** WHAT YOU WILL DO **
For the entries below, the result should be an exact transcription of the lines from the one with "[365,533,493,546] transactions. ->" up to and including the one with "[996,362,1124,375] transactions. ->", and only those.

Before and after images:
┌──

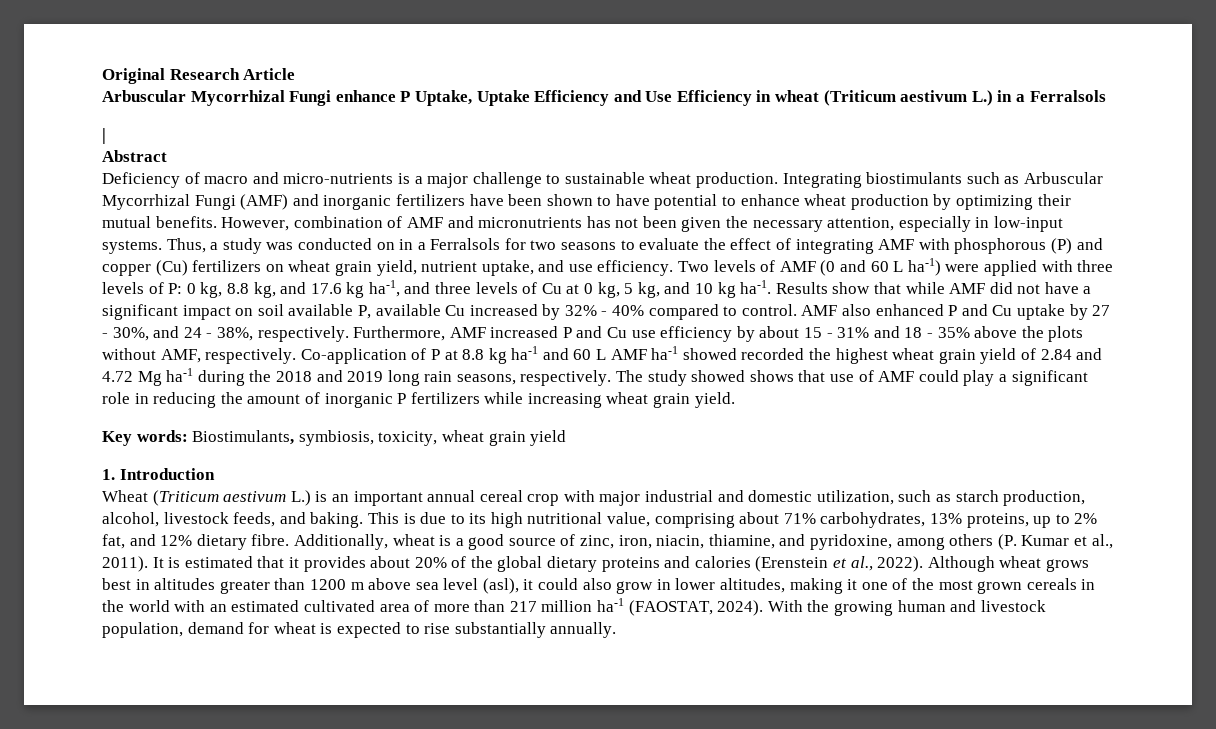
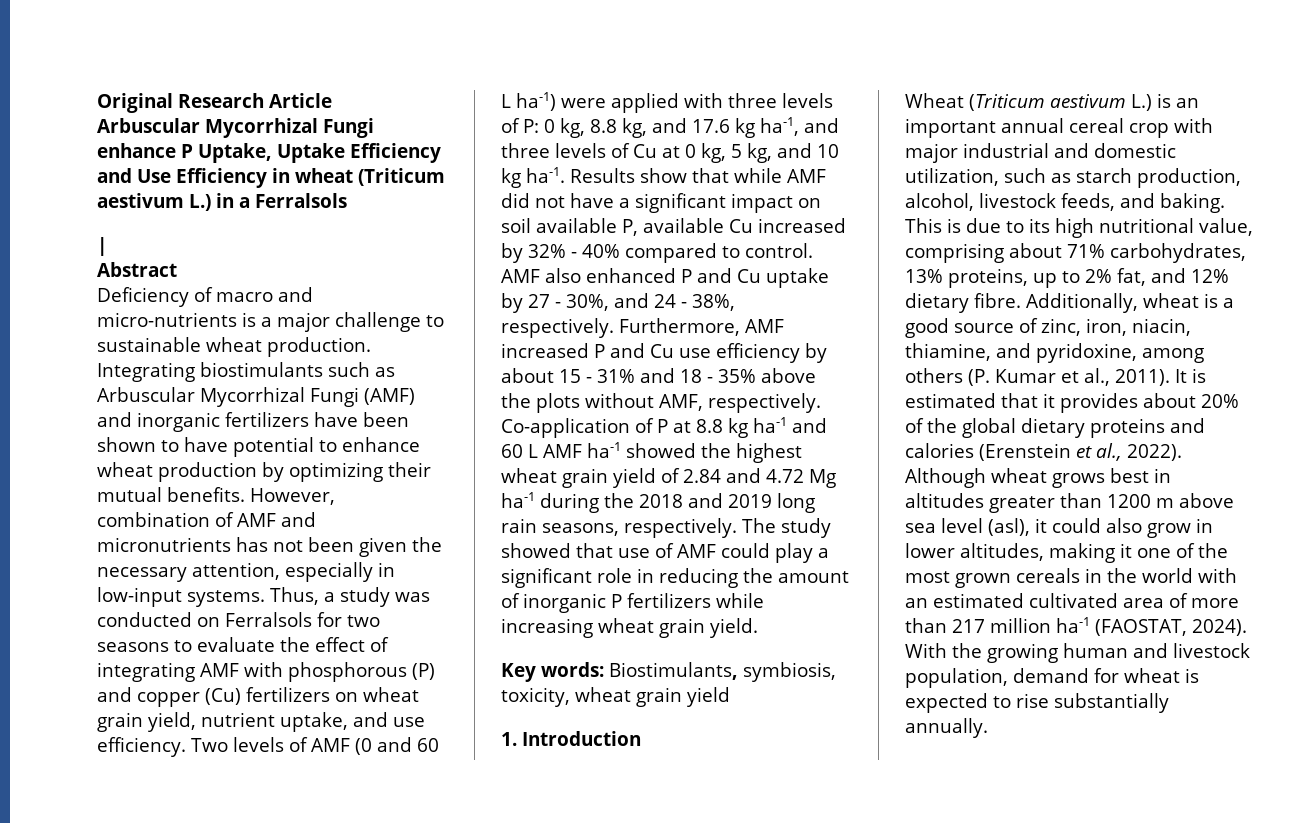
[399,239,426,250] in a -> (220, 622) none
[741,348,805,360] recorded -> (696, 450) none
[749,370,794,382] shows -> (571, 550) none

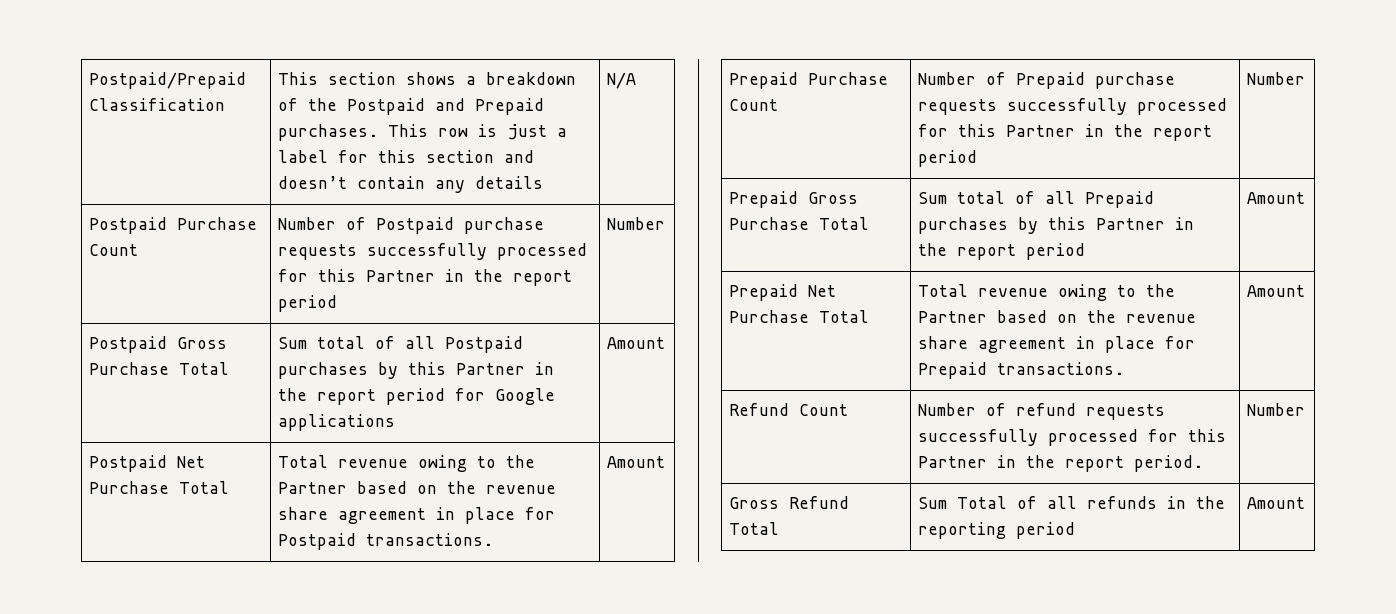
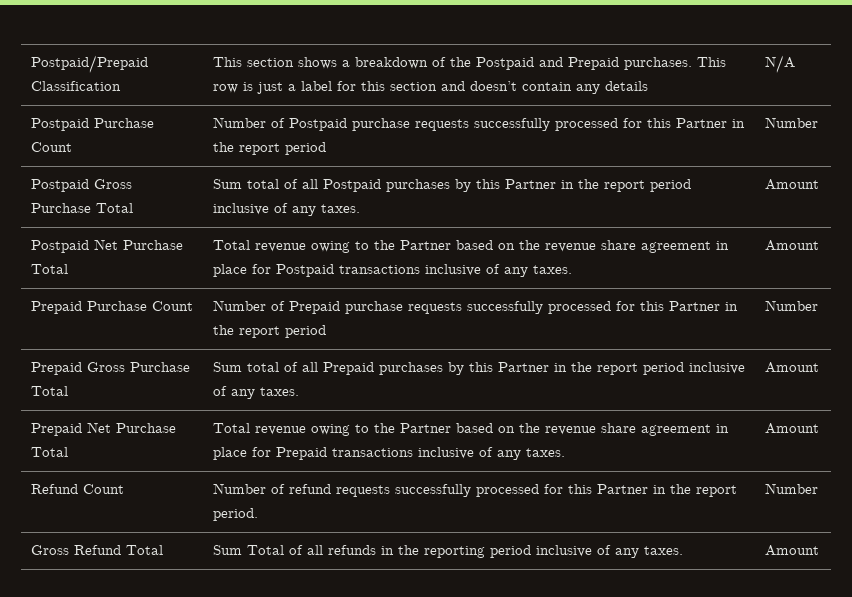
[454,388,555,405] [277,414,395,431] for Google applications -> [212,203,360,216] inclusive of any taxes.
[365,533,493,546] transactions. -> [338,264,572,277] transactions inclusive of any taxes.
(1085, 251) none -> [688,362,745,374] [212,386,299,399] inclusive of any taxes.
[996,362,1124,375] transactions. -> [331,447,565,460] transactions inclusive of any taxes.
(1075, 530) none -> [535,545,683,558] inclusive of any taxes.

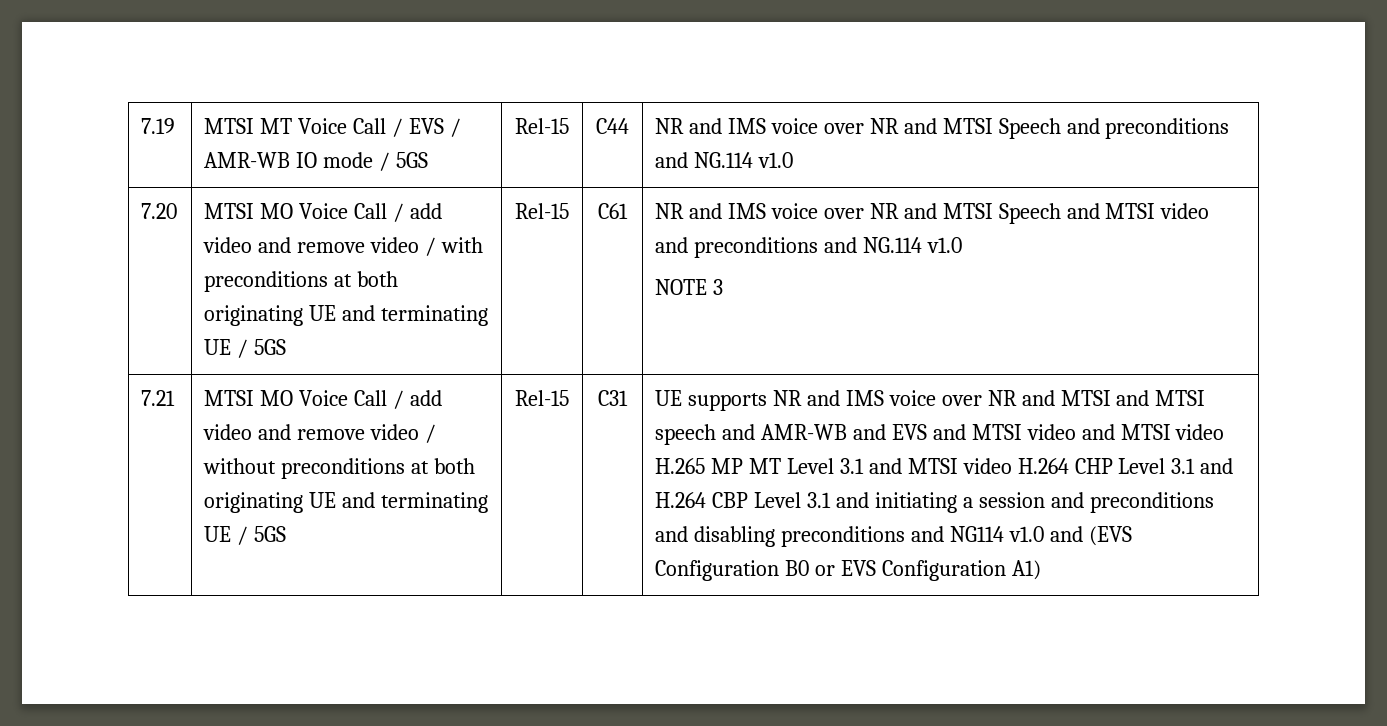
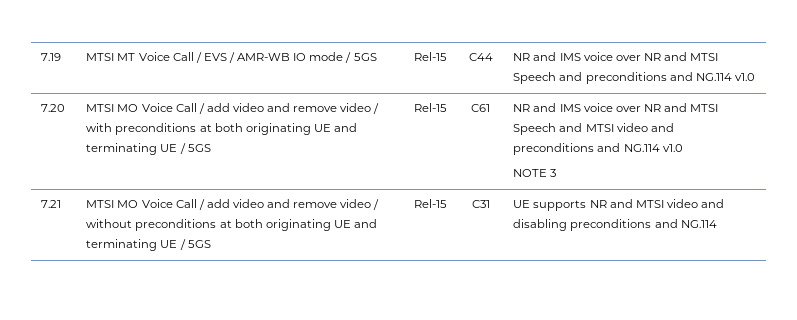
[845,390,1206,406] [655,424,1225,445] [655,458,1234,474] [655,492,1214,513] [655,526,1132,547] [655,560,1041,581] IMS voice over NR and MTSI and MTSI speech and AMR-WB and EVS and MTSI video and MTSI video H.265 MP MT Level 3.1 and MTSI video H.264 CHP Level 3.1 and H.264 CBP Level 3.1 and initiating a session and preconditions and disabling preconditions and NG114 v1.0 and (EVS Configuration B0 or EVS Configuration A1) -> [635,199,725,208] [513,219,717,231] MTSI video and disabling preconditions and NG.114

└──

** THE COMPLETED TASK **
[365,533,493,546] transactions. -> [338,264,572,277] transactions inclusive of any taxes.
(1085, 251) none -> [688,362,745,374] [212,386,299,399] inclusive of any taxes.
[996,362,1124,375] transactions. -> [331,447,565,460] transactions inclusive of any taxes.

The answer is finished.